Arizona Attorney General Kris Mayes announced her office has filed gambling and related criminal charges against the companies behind prediction markets platform Kalshi. The complaint alleges Kalshi operated an “illegal gambling business in Arizona without a license” and offered election wagering in violation of state law. Authorities say the platform allowed Arizona residents to bet on contracts tied to sports and state and federal elections.
Mayes said, “Kalshi may brand itself as a ‘prediction market,’ but what it’s actually doing is running an illegal gambling operation and taking bets on Arizona elections, both of which violate Arizona law. No company gets to decide for itself which laws to follow.”
The AG’s office said the charges followed Kalshi’s decision to file a preemptive lawsuit against Arizona “in an attempt to avoid accountability under Arizona law.” State authorities have pursued similar actions against companies behind other prediction markets, including Polymarket.

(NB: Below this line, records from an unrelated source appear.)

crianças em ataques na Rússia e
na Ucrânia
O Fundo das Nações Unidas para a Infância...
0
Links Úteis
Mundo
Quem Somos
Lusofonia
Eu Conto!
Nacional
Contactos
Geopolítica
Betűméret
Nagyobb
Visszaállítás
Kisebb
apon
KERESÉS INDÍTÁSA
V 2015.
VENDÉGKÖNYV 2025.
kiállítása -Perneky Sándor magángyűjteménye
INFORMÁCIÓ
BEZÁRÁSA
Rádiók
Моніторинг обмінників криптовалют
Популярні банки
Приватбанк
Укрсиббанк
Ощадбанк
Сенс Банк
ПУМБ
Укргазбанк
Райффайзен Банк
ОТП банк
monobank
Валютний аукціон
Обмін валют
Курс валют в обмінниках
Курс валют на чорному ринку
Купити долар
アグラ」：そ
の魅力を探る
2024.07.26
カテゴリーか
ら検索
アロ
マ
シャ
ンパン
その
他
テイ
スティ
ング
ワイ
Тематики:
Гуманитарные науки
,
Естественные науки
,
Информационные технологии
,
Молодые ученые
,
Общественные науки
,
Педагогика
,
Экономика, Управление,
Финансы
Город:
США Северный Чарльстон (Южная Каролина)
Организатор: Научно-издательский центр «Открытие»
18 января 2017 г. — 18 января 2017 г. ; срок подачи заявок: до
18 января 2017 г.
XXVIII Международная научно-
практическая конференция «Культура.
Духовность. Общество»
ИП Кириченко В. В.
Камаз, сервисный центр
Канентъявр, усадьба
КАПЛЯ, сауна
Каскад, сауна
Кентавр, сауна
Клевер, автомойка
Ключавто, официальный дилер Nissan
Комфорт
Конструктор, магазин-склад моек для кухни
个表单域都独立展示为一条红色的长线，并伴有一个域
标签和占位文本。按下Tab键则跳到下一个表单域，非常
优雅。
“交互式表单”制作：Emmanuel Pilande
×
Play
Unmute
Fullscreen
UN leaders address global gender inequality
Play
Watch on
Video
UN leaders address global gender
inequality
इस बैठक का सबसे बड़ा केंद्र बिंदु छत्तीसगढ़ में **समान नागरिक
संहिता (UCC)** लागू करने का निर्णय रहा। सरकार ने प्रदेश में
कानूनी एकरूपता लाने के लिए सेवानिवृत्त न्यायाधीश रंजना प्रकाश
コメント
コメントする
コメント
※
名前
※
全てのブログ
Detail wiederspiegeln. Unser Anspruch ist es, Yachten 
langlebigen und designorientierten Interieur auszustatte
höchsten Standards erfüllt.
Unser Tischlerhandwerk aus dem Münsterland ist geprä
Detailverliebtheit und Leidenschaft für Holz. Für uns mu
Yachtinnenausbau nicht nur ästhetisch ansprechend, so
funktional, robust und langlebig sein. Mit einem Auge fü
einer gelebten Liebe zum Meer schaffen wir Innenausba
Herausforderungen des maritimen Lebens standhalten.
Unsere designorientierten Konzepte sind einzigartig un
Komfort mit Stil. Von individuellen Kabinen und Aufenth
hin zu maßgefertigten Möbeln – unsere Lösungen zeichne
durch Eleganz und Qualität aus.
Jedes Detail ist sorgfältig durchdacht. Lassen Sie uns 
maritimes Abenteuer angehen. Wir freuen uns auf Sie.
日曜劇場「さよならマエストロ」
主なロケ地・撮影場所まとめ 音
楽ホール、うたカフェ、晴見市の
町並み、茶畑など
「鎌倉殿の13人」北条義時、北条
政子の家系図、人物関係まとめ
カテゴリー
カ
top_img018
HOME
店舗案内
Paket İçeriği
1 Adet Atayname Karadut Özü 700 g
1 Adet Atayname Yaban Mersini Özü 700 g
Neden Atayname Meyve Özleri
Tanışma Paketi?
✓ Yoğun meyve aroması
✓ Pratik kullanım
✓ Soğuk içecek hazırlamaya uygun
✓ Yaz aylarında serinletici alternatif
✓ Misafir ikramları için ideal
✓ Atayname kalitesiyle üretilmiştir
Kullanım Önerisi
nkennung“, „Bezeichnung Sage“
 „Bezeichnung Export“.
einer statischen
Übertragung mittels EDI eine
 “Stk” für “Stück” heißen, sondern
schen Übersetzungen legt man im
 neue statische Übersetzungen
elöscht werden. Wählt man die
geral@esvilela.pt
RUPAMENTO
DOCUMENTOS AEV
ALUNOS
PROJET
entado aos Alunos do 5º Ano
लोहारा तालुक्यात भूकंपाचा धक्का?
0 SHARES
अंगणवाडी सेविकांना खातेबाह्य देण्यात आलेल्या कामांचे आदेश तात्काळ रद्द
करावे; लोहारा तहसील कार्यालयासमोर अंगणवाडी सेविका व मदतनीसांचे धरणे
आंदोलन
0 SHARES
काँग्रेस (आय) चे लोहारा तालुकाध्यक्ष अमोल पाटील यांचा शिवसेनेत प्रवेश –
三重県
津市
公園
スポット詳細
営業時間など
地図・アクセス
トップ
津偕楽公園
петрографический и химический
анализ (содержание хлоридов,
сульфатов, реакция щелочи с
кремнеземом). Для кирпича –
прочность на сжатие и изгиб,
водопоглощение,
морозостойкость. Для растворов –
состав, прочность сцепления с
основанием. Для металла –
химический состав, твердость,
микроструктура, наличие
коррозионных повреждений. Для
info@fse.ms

A Kalshi spokesperson told Cointelegraph that states are attempting to regulate a nationwide financial exchange and that Kalshi is subject to federal jurisdiction. The spokesperson argued the platform differs from sportsbooks and casinos and should not be regulated by a “patchwork of inconsistent state laws.”
Recent court rulings have produced mixed results. An Ohio judge last week denied Kalshi’s request for a preliminary injunction, finding the company did not prove its sports event contracts fall under the Commodity Futures Trading Commission’s (CFTC) exclusive jurisdiction. Conversely, a federal judge in Tennessee in February blocked state authorities from enforcing gambling laws against Kalshi.
At the federal level, CFTC Chair Michael Selig, now the sole commissioner, has publicly defended prediction market platforms and signaled the CFTC would protect them from state-level enforcement. Selig recently opened a proposed rule for public comment on how the Commodity Exchange Act should apply to prediction markets, a move that could shape future regulation and enforcement.